One aspect of this is a budget should aim for ‘intergeneration equity’ – balance over time so the unborn aren’t repaying the debt of their grandparents. Other aspects are to tackle inequality, address challenges, boost productivity and macroeconomic management. The US budget fails to meet these criteria in any compelling way.
The fallout from Washington’s ailing finances could be profound. More flirts with default over the debt limit are guaranteed. More credit downgrades are likely. The US dollar might lose its hegemonic status. Foreigners might shun US Treasuries. Be warned; Washington’s finances are due a reckoning. Yet few care and those who do are powerless.
It’s true the fiscal stimulus is helping the US economy.

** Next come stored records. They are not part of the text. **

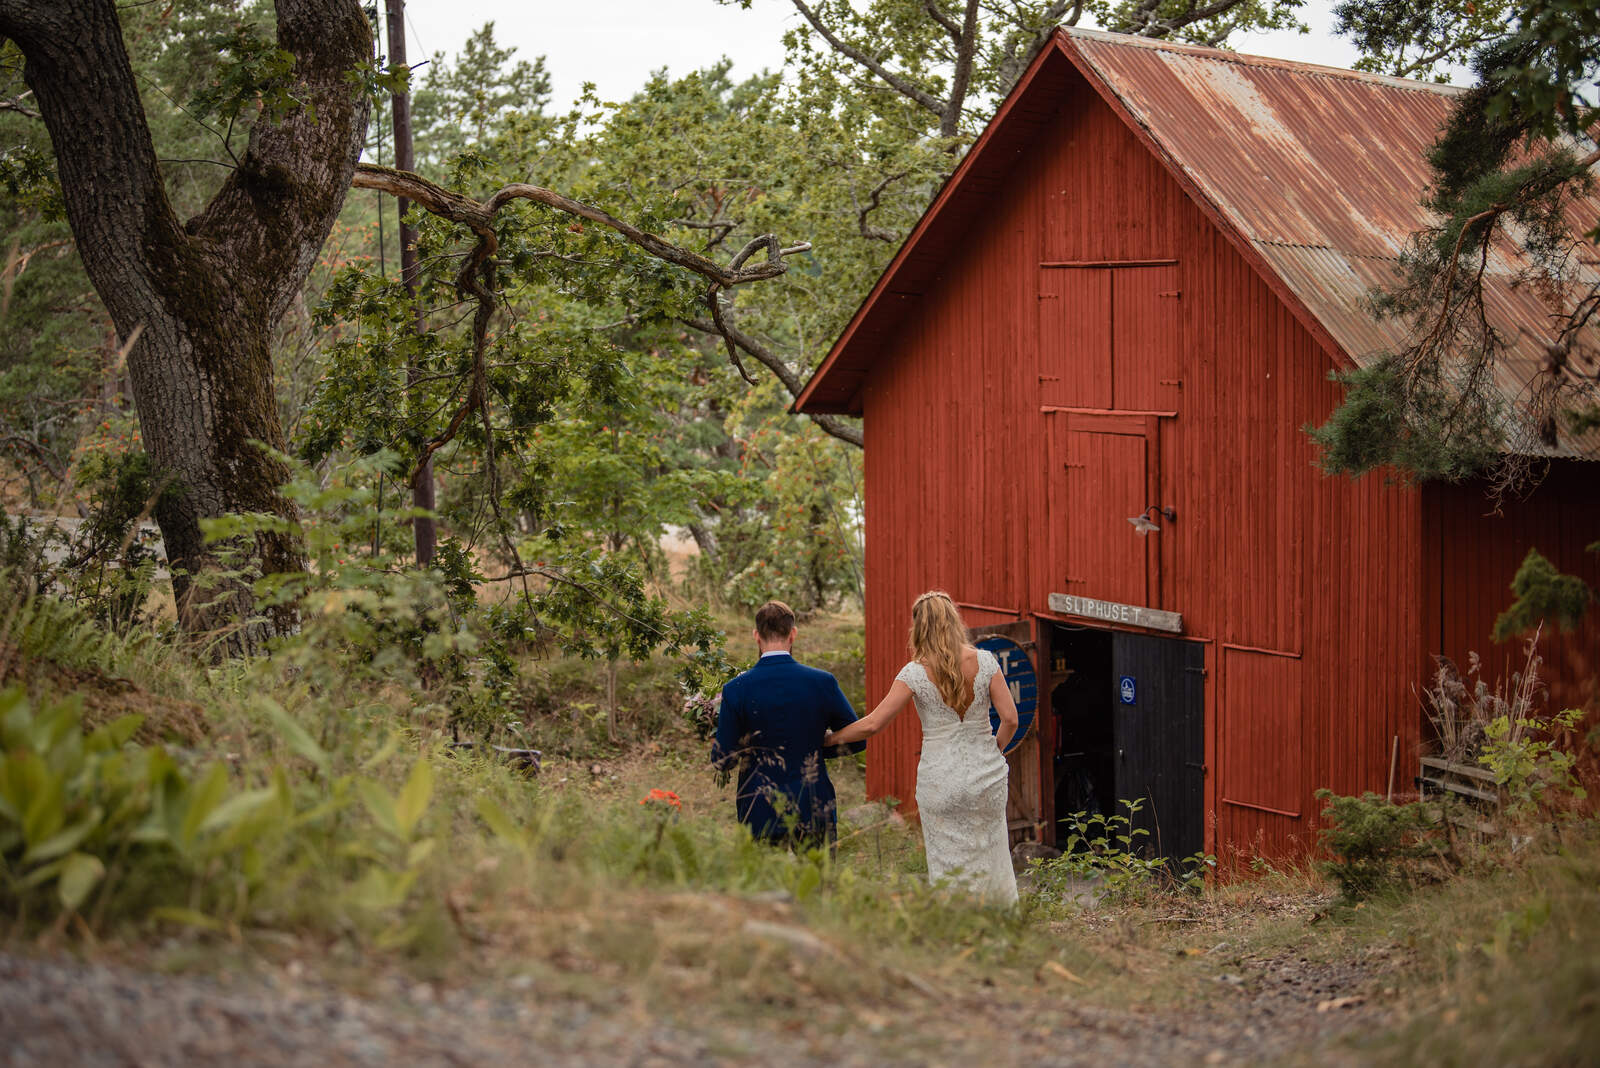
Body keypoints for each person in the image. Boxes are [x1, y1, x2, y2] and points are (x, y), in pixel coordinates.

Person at [824, 590, 1019, 904]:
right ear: (954, 621)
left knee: (948, 863)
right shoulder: (984, 661)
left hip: (941, 781)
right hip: (987, 778)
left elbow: (874, 723)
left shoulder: (914, 672)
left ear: (919, 628)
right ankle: (999, 923)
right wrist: (994, 749)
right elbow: (1010, 719)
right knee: (993, 855)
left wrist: (830, 738)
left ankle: (957, 928)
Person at [712, 600, 865, 849]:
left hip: (759, 812)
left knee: (766, 888)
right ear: (793, 634)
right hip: (813, 807)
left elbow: (723, 760)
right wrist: (816, 745)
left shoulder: (735, 689)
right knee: (817, 886)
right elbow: (857, 739)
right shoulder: (822, 682)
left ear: (756, 636)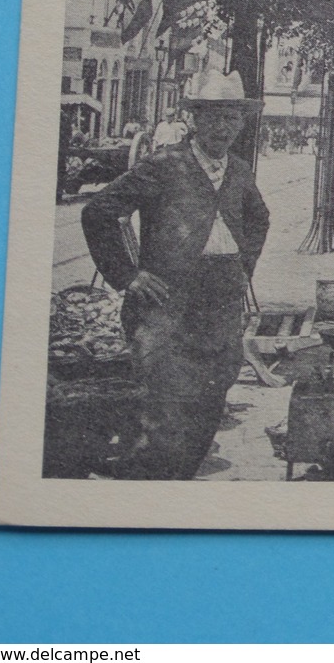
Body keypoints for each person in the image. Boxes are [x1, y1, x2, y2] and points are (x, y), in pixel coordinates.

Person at [80, 68, 270, 479]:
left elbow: (259, 219)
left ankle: (178, 487)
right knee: (163, 411)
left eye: (232, 117)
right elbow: (98, 212)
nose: (223, 127)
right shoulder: (164, 166)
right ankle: (148, 501)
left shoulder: (237, 170)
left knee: (210, 399)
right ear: (194, 120)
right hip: (167, 302)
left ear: (242, 122)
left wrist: (242, 265)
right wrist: (128, 276)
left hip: (220, 300)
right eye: (213, 116)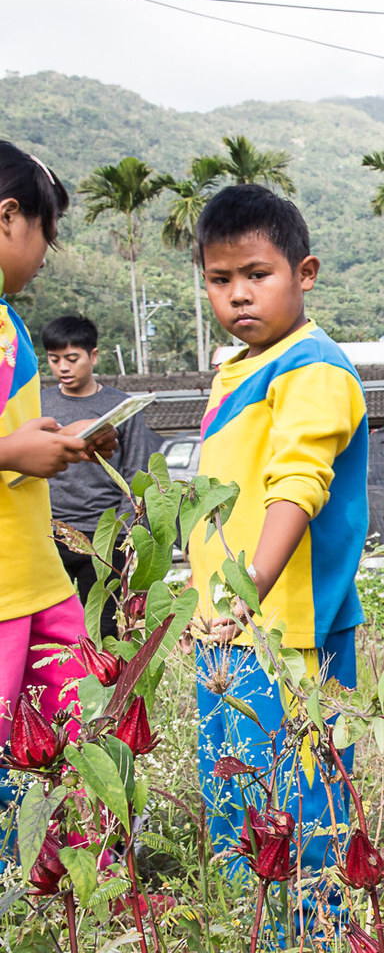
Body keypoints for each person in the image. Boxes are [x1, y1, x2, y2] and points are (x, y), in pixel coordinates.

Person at [186, 184, 368, 905]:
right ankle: (251, 922)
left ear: (305, 272)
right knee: (236, 788)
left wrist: (249, 585)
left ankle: (316, 922)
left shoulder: (311, 366)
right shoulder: (241, 366)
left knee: (300, 801)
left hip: (287, 626)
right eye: (219, 280)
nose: (237, 295)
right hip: (227, 624)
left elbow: (298, 483)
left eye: (256, 274)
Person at [0, 142, 111, 776]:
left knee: (68, 751)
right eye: (49, 231)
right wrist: (13, 450)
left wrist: (48, 439)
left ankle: (65, 876)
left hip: (38, 576)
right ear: (9, 216)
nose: (49, 251)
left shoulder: (10, 324)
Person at [41, 314, 159, 639]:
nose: (63, 367)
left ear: (93, 355)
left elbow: (136, 470)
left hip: (103, 535)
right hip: (51, 533)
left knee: (102, 625)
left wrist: (122, 533)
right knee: (52, 627)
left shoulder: (121, 407)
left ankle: (103, 689)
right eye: (55, 359)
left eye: (72, 358)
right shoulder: (40, 404)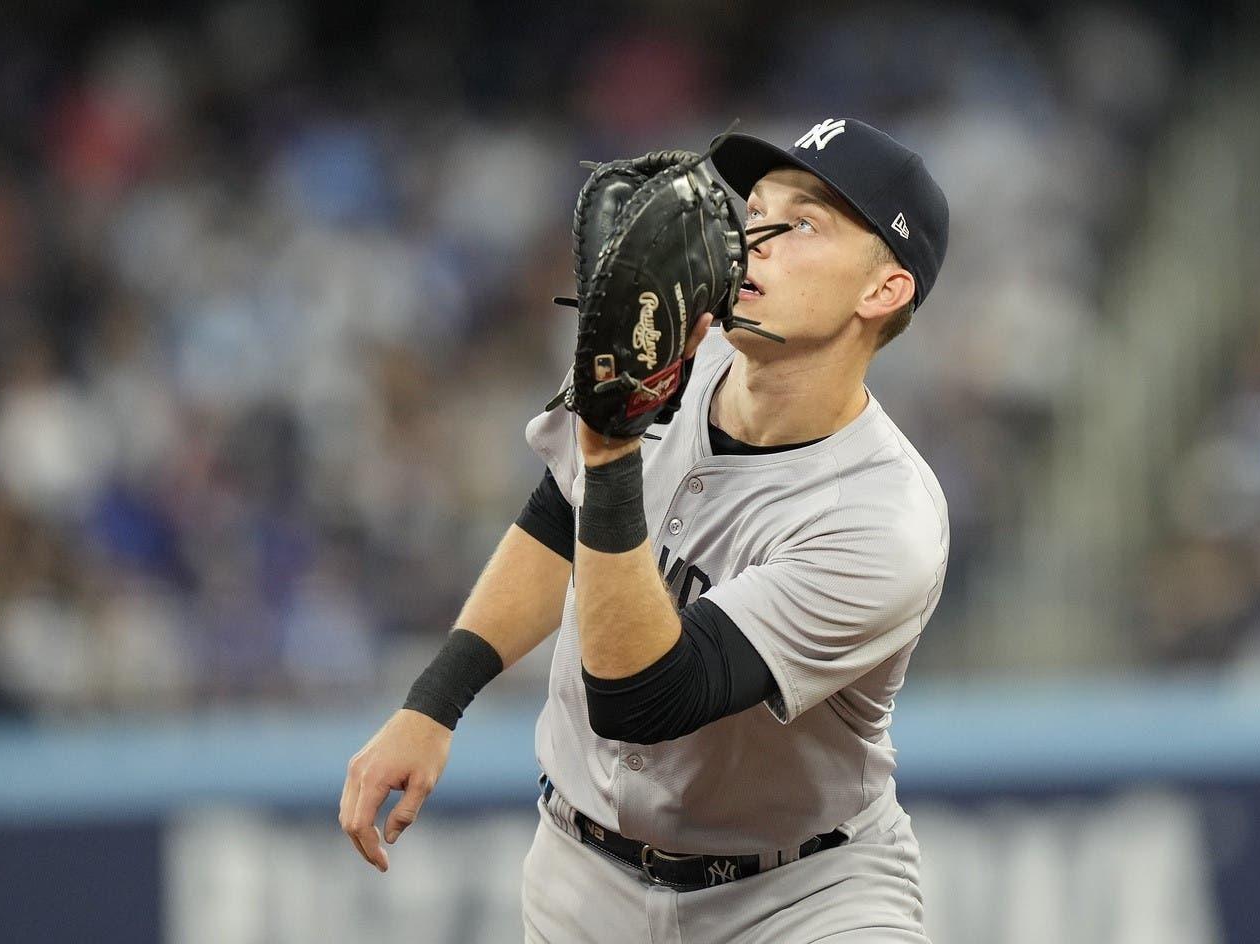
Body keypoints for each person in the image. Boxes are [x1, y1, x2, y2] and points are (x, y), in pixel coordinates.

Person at [341, 116, 951, 943]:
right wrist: (434, 702)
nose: (753, 238)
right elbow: (561, 514)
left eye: (801, 222)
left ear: (882, 291)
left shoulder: (885, 521)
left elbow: (646, 698)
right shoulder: (664, 347)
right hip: (580, 880)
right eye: (755, 208)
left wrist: (613, 445)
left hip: (803, 897)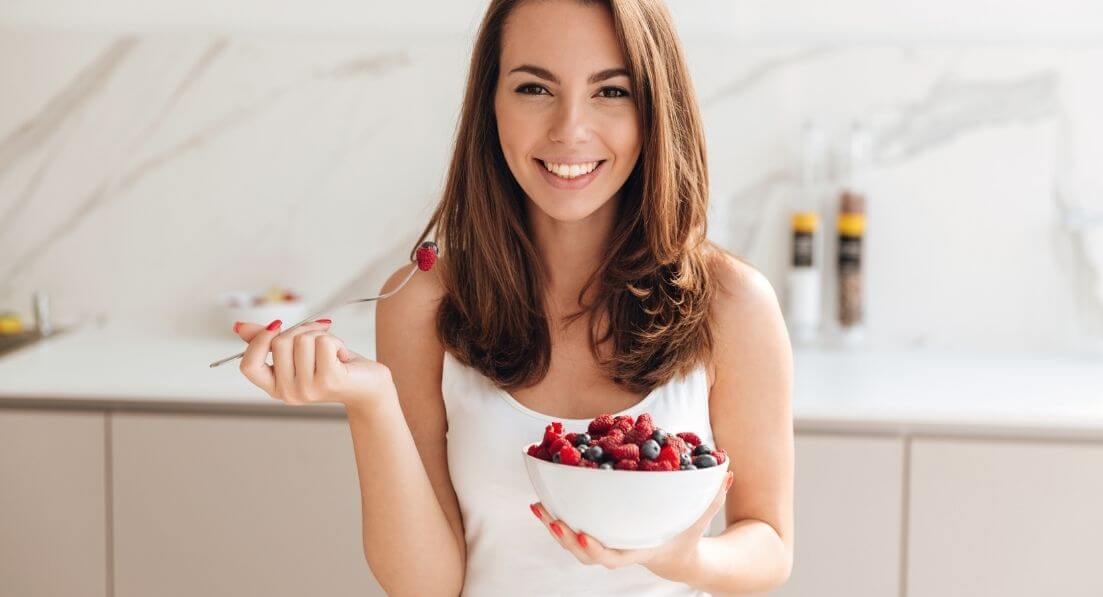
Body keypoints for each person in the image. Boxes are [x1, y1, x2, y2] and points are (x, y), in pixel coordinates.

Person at [233, 0, 794, 594]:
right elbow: (425, 587)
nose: (569, 129)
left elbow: (770, 545)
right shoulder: (421, 302)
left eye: (611, 92)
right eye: (534, 88)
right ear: (490, 106)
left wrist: (684, 560)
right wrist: (371, 404)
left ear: (656, 109)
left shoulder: (732, 303)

And it will until events usher in austerity. It’s true too economists disagree about the risk of excessive debt. Japan’s government debt has exploded without a crisis. Why can’t Washington’s? It’s just that no country’s finances can unravel forever.
The danger with Washington’s budget mess is a financially violent denouement. Today’s politicians should heed Nixon’s advice to Bush.